The 2023 revenue, profit and loss before tax, and income tax information for the TBB Group in each tax jurisdiction are as follows:
(Unit: NT$1,000)
Tax jurisdictions | Number of employees | Revenues | Profit and loss before tax | Current income tax | Tax paid |
---|---|---|---|---|---|
Taiwan |
5,511 |
29,273,108 |
10,606,543 |
1,487,559 |
2,585,151 |
China |
53 |
217,639 |
50,123 |
-47,873 |
14,371 |
Cambodia |
24 |
60,843 |
3,261 |
-2,091 |
1,073 |
Hong Kong |
34 |
637,858 |
452,360 |
39,160 |
86,908 |
Australia |
30 |
620,751 |
520,022 |
145,584 |
104,423 |
USA |
36 |
986,368 |
759,509 |
223,235 |
189,553 |
Japan |
14 |
116,977 |
35,989 |
14,558 |
12,277 |
Title | 2022 | 2023 | Average |
---|---|---|---|
Profit before income tax |
12,039,792 |
12,427,807 |
12,233,800 |
Income tax expense |
1,917,940 |
1,860,132 |
1,889,036 |
Effective tax rate |
15.93% |
14.97% |
15.44% |
Income tax paid |
648,645 |
2,993,756 |
1,821,201 |
Cash effective tax rate |
5.39% |
24.09% |
14.89% |
According to the average effective tax rate in the global banking industry provided in the S&P Global 2024 CSA Handbook, the Bank's effective tax rate was below the global industry average in 2022 and 2023. The main reason was that the Bank operated primarily in Taiwan, where the statutory income tax rate was 20% and below other countries. OBU and securities income being tax exempt in Taiwan also helped to push the Bank's effective income tax rate below the global average.

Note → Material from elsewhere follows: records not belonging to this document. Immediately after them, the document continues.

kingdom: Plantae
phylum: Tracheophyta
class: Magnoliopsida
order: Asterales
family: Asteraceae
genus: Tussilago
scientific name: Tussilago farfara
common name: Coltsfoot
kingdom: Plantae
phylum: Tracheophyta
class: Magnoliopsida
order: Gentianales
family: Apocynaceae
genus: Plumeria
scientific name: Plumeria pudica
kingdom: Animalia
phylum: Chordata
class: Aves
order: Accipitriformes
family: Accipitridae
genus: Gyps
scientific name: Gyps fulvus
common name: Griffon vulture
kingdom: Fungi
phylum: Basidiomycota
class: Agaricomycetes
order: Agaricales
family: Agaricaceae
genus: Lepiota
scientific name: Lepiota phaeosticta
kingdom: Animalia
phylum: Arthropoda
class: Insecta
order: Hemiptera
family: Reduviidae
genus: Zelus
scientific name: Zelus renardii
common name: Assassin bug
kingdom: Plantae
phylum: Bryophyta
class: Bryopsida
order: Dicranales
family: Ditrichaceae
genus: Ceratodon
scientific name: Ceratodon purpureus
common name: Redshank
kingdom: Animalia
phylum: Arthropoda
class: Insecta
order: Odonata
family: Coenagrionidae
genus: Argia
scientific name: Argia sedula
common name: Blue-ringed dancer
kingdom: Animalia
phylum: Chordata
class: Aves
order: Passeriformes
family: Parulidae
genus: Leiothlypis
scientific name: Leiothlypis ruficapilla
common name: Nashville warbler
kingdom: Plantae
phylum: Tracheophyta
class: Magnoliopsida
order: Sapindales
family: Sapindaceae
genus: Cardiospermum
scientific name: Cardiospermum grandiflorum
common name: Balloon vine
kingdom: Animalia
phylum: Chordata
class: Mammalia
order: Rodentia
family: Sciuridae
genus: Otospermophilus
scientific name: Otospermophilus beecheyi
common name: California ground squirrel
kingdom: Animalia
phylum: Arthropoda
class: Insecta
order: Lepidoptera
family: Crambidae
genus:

The income tax paid in 2023 is mainly due to (1) the back payment of income tax for 2022 in May 2023, and (2) the provisional tax payment in September 2023 (half of the income tax payable in the previous (2022) year was paid), etc.; net profit before tax in 2021, 2022 and 2023 are NT$5,802,046 thousand, NT$12,039,792 thousand and NT$12,427,807 thousand, respectively.